Career Whinge
Mar. 6th, 2010 11:36 pm![[personal profile]](https://www.dreamwidth.org/img/silk/identity/user.png)
I found myself looking through the career section of the Herald earlier today and was struck by the stories of "People 10 Years Younger Than You Who Make You Look Pathetic" and their career trajectories.
I spent a lot of time in my 20s going around the world working at a variety of relatively low level jobs. I became pretty good at breaking into something from a base of nothing in terms of contacts or networks or experience. Within a year and a bit of landing in London I worked my way into a job in politics, and I did the same in less time when I arrived in Australia. Starting from nothing and getting a couple of rungs up the career ladder I can do. It's what I know.
But I haven't quite figured out how to get past these rungs.
Now I don't lust after fast cars and expensive clothes and I have no interest in buying myself a flashy property that will broadcast to everyone how much of a big shot I am. But there may come a time when I want to do more than live the kind of life I now have. There may come a time when I have a family to support, and there may come a time when, shocking though it may be, flying overseas with no contacts and finding myself a job that keeps me on my feet won't be enough.
I suppose I have progressed in career terms, but part of me thinks I may never reach the level of a high flyer like some of the people I went to school and uni with (I was in a gifted program from year 7 to year 9 and some of my classmates have really gone places, and yes, I know I am comparing myself to others, and yes, I know that is futile, so don't bother pointing that out.) I also question whether I will reach a point where I can reliably support myself and possibly others with a secure job, preferably one that isn't soul crushing. (I'm looking at you long term public service jobs that come with toxic public service work culture including brown cardigan clad clerks that I have been warned about.)

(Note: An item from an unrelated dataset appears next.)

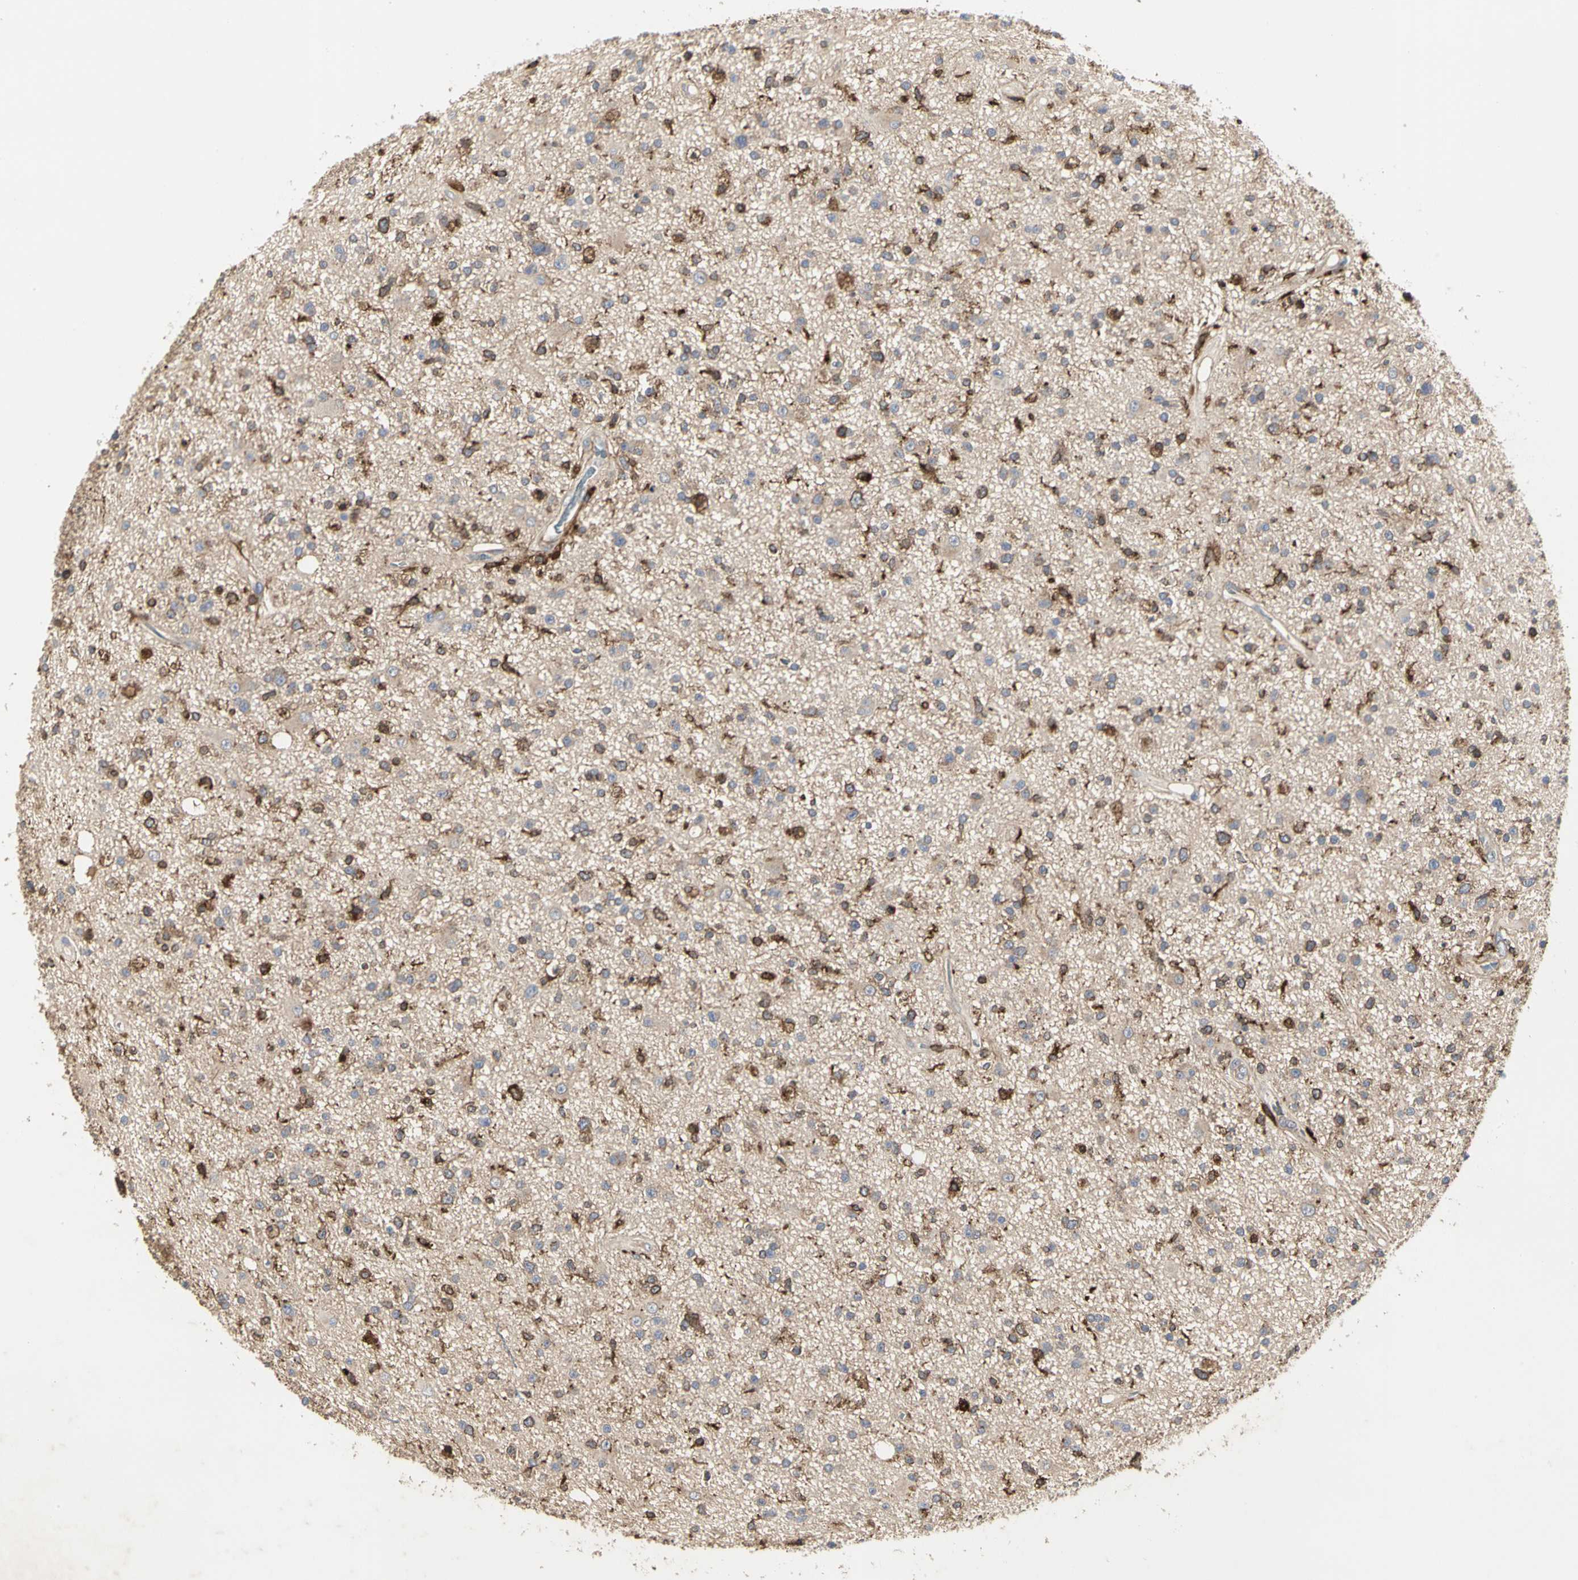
{"staining": {"intensity": "weak", "quantity": "25%-75%", "location": "cytoplasmic/membranous"}, "tissue": "glioma", "cell_type": "Tumor cells", "image_type": "cancer", "snomed": [{"axis": "morphology", "description": "Glioma, malignant, High grade"}, {"axis": "topography", "description": "Brain"}], "caption": "A low amount of weak cytoplasmic/membranous positivity is seen in about 25%-75% of tumor cells in malignant high-grade glioma tissue. The staining is performed using DAB brown chromogen to label protein expression. The nuclei are counter-stained blue using hematoxylin.", "gene": "NAPG", "patient": {"sex": "male", "age": 33}}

Now I'm 32. Still young, but I feel like I am still at the starting line after ten years, and I'm also ten years older than the bright lights just starting out. Will I still be here when I'm 42? Or 52?
Ok. Career whinge complete for now. But there are other aspects to this which will follow.
I had some vegetarian BBQ today with Renaissance Priest. You can make good burgers with chickpea patties, haloumi, salad, hommous and tzatziki. They even taste good when you are eating with a nerdy, black clad, greasy haired, wispy bearded software engineer who doesn't realise it's kind of creepy when he follows people around talking to them, and doesn't realise that an invitation to the Collaroy Castle is meant for the people the inviter has actually met before rather than everyone in the room including said software engineer.
No gym workout today, but I did go for a nice long sauna to relax and hopefully sweat out the sore throat that felt worse this morning.